[Instruction]:
Check which lines in the records hold "ibero" and report how many there are, with no other text.

[Given data]:

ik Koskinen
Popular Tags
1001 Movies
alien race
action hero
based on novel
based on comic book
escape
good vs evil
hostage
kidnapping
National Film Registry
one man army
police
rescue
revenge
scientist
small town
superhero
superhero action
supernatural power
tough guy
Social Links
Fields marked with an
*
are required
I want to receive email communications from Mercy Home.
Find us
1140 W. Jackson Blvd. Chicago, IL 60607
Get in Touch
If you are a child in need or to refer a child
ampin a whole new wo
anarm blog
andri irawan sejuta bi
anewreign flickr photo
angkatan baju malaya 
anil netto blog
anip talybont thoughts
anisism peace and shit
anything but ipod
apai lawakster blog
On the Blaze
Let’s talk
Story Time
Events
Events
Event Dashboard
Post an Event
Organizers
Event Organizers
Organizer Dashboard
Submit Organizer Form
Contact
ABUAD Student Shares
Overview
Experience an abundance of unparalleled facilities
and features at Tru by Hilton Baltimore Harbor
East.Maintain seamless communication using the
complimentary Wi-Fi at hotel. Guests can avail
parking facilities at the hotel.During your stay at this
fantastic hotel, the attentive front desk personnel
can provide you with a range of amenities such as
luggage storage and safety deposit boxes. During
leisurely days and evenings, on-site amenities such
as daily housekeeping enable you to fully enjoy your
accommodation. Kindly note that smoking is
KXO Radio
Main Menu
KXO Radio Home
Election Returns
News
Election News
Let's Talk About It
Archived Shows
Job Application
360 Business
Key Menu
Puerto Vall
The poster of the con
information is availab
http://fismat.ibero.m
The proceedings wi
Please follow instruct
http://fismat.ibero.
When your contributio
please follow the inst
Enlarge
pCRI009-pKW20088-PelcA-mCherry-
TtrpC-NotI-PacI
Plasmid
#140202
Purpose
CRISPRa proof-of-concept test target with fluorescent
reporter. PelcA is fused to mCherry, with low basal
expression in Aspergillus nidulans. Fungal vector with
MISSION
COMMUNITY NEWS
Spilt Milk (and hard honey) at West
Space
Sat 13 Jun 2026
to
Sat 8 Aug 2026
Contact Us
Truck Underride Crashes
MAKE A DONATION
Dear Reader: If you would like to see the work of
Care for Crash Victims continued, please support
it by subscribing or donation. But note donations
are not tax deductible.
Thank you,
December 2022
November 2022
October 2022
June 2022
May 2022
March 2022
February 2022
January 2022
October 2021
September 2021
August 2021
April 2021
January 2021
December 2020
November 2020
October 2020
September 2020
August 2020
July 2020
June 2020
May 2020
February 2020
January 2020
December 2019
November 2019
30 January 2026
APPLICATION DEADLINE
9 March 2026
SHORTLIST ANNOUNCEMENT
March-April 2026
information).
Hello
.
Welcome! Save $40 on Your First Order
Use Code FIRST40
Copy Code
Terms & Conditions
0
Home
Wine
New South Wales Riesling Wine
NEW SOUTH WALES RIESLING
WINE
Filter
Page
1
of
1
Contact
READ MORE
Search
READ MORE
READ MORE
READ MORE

[Completed task]:
2